Let's face it. I love Eddie Constantine. Ever since I saw Alphaville in my teens I've wanted more of this character. Lemmy Caution is a legend, and much to my surprise there's a whole slew of movies starring this boozing gumshoe. It would be these classic spy movies that inspired Jean-Luc Godard to make Alphaville. There's a total of 15 I believe. Most are out of print and nearly impossible to find. Thankfully that's one of the many problems that Something Weird Video has solved for us. When I finally was able to dive into Eddie Constantine's body of work it lead me to some interesting discoveries. Aside from the unconventional Alphaville, he did another offbeat sci-fi spy flick directed by none other than Mr. Jesus Franco!
Ahh...is it possible? Two of my favorite people could come together in such an unexpected way? Yes it is possible. It is Attack of the Robots.
Constantine doesn't play Lemmy Caution, but if you've seen a few of his Euro-spy flicks you know it doesn't really matter.

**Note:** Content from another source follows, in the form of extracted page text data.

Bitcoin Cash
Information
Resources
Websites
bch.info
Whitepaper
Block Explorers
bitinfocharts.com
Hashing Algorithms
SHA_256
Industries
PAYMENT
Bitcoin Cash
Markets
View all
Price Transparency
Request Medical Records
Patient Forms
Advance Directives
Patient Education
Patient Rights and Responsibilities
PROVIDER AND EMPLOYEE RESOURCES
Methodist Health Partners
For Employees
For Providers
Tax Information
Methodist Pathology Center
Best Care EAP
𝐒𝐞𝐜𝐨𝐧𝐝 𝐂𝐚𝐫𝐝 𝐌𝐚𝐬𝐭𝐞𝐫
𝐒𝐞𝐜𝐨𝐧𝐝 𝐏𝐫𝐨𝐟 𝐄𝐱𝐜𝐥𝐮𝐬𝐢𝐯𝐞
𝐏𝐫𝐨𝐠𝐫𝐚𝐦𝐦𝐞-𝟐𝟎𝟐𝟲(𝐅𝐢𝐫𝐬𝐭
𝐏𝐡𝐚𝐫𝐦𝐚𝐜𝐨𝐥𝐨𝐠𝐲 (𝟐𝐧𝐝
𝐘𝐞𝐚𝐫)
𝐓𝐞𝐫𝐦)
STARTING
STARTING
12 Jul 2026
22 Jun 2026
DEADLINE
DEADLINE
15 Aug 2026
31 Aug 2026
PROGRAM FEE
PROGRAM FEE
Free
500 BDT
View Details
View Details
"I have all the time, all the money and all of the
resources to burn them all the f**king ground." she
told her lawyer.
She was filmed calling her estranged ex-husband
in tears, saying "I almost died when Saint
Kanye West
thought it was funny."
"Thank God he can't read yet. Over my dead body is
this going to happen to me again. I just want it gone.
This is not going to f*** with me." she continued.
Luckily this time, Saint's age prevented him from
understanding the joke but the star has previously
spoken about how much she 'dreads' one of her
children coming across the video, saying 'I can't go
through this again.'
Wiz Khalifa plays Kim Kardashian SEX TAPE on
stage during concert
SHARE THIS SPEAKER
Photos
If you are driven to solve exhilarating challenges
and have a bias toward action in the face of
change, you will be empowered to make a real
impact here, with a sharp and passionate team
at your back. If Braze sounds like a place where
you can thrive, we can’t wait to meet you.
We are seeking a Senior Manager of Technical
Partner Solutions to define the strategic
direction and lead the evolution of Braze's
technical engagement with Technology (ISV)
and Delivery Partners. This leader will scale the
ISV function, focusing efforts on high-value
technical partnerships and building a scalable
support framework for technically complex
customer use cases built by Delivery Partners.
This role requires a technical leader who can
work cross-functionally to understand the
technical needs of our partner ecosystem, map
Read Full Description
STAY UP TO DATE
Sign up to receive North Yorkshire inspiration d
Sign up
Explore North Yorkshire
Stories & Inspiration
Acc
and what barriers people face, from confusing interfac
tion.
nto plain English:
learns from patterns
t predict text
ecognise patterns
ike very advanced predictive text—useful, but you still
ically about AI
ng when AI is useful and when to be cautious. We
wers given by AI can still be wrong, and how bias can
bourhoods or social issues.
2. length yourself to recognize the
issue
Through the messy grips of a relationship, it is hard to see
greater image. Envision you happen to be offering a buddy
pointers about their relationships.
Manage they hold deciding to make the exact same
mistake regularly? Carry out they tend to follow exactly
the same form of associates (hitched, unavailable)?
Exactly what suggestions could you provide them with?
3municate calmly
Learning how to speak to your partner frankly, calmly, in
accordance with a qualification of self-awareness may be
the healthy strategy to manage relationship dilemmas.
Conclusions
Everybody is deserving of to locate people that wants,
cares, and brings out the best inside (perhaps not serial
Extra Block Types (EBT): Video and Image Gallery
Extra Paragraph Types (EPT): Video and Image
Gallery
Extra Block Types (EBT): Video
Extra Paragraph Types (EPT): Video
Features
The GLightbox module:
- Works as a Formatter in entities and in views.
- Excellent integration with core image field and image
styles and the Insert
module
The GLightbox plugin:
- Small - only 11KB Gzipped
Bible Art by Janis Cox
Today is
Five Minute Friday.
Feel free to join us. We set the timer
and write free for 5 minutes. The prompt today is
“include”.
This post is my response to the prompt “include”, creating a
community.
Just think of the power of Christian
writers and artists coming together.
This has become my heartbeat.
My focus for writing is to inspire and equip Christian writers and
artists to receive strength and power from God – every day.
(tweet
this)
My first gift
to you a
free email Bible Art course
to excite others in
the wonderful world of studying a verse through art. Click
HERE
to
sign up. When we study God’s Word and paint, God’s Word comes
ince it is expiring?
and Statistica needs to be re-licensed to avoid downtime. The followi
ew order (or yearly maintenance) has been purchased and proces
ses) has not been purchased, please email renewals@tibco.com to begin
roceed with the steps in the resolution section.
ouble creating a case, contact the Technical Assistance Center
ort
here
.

He's always basically the same, even if the name is different. He's always a witty, misogynistic, drunken, gambling, sarcastic, frog faced, eye rolling Ladies Man. Isn't that what we love about him? Godard toned his punchy humor down a bit for his puzzling masterpiece, which works perfectly. The style he originally became famous for was slightly more sardonic . In that respect it almost seems like Franco made a strange conglomeration of an Alphaville-like fantasy and a tongue-in-cheek espionage film.

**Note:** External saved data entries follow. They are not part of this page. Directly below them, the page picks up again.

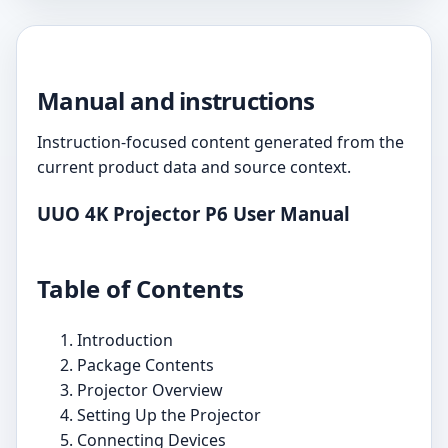
Manual and instructions
Instruction-focused content generated from the
current product data and source context.
UUO 4K Projector P6 User Manual
Table of Contents
Introduction
Package Contents
Projector Overview
Setting Up the Projector
Connecting Devices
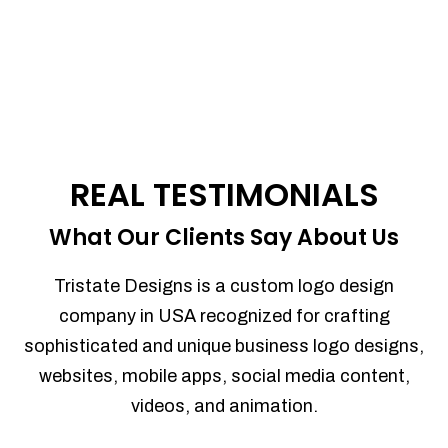
REAL TESTIMONIALS
What Our Clients Say About Us
Tristate Designs is a custom logo design
company in USA recognized for crafting
sophisticated and unique business logo designs,
websites, mobile apps, social media content,
videos, and animation.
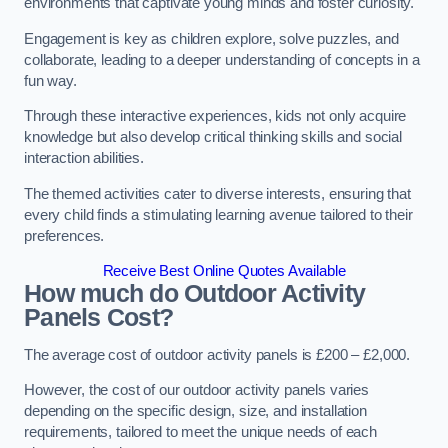
environments that captivate young minds and foster curiosity.
Engagement is key as children explore, solve puzzles, and
collaborate, leading to a deeper understanding of concepts in a
fun way.
Through these interactive experiences, kids not only acquire
knowledge but also develop critical thinking skills and social
interaction abilities.
The themed activities cater to diverse interests, ensuring that
every child finds a stimulating learning avenue tailored to their
preferences.
Receive Best Online Quotes Available
How much do Outdoor Activity
Panels Cost?
The average cost of outdoor activity panels is £200 – £2,000.
However, the cost of our outdoor activity panels varies
depending on the specific design, size, and installation
requirements, tailored to meet the unique needs of each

Constantine plays Al Pereira, a retired agent of Interpol. When an assassination takes place and they discover that an android robot is the culprit, they track down Pereira and force him out of retirement. The thing is, they don't tell him his mission. They find out that the people being brainwashed and turned into robots all have type 0 blood. Pereira happened to be the only agent they have with type 0 blood so they give him a false mission and place him in the middle of the action to be a prime target for who ever is responsible. Ideally, he'll get taken and lead them to the suspects.
There are a lot of nice little touches that make this better than a lot of the cut and dry euro-spy flicks that were made in enormous numbers in the 50's and 60's. With Jess Franco in the driver's seat you can be sure he's going to get away with as much as possible. Although this could be considered a family film next to the average Franco movie, it's still has a unique presence. He manages to make it normal enough to be passable but strange enough for the inevitable cult status. My favorite part about this movie is how weird the robots look.

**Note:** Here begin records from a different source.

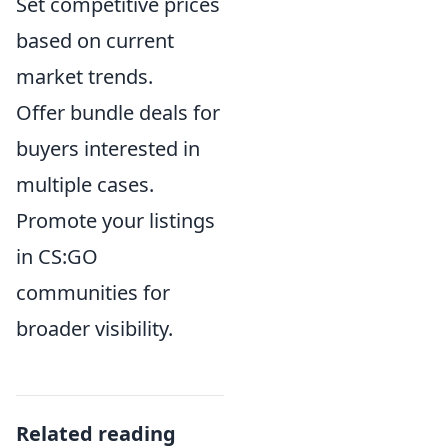
Set competitive prices
based on current
market trends.
Offer bundle deals for
buyers interested in
multiple cases.
Promote your listings
in CS:GO
communities for
broader visibility.
Related reading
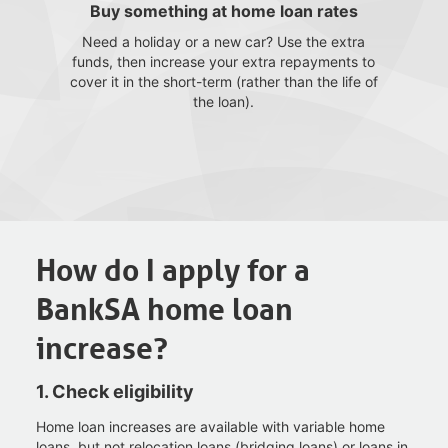
Buy something at home loan rates
Need a holiday or a new car? Use the extra
funds, then increase your extra repayments to
cover it in the short-term (rather than the life of
the loan).
How do I apply for a
BankSA home loan
increase
?
1. Check
eligibility
Home loan increases are available with variable home
loans, but not relocation loans (bridging loans) or loans in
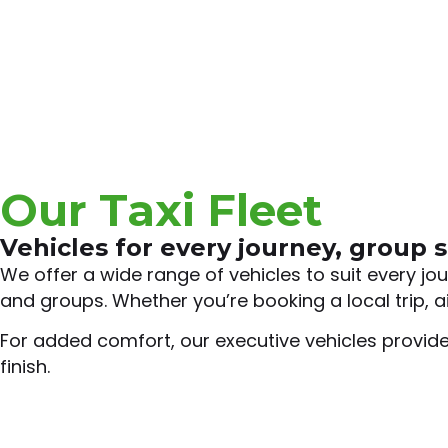
Our Taxi Fleet
Vehicles for every journey, group s
We offer a wide range of vehicles to suit every j
and groups. Whether you’re booking a local trip, ai
For added comfort, our executive vehicles provide
finish.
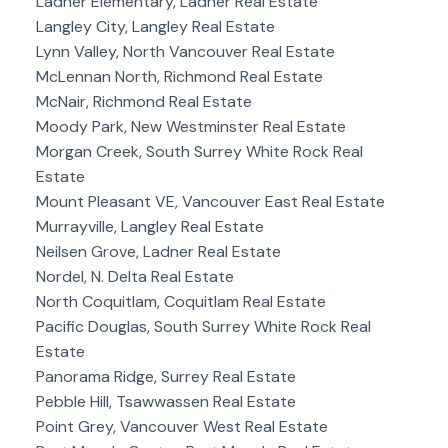
Ladner Elementary, Ladner Real Estate
Langley City, Langley Real Estate
Lynn Valley, North Vancouver Real Estate
McLennan North, Richmond Real Estate
McNair, Richmond Real Estate
Moody Park, New Westminster Real Estate
Morgan Creek, South Surrey White Rock Real
Estate
Mount Pleasant VE, Vancouver East Real Estate
Murrayville, Langley Real Estate
Neilsen Grove, Ladner Real Estate
Nordel, N. Delta Real Estate
North Coquitlam, Coquitlam Real Estate
Pacific Douglas, South Surrey White Rock Real
Estate
Panorama Ridge, Surrey Real Estate
Pebble Hill, Tsawwassen Real Estate
Point Grey, Vancouver West Real Estate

Almost like they're in black face.
I really enjoyed the music by Paul Misraki who not only did the Alphaville score, but most of the other Eddie Constantine spy flicks. The theme was an obvious rip-off of the Richard Diamond theme (one of my favorites). The rest of the score was playful and very lounge-y like Bruno Nicolai. If I could ever find the soundtrack I'd definitely invest in a copy.
Unfortunately this isn't one you can get from Something Weird, though they have a lovely selection of Eddie Constantine movies I recommend browsing through. I had a heck of a time tracking this one down, but it was worth it. I should have it up for sale on my Ioffer site within the week. Alphaville still reigns supreme but It's definitely one of the most interesting in the series, and worth a look for any fans of the Constanine or Franco.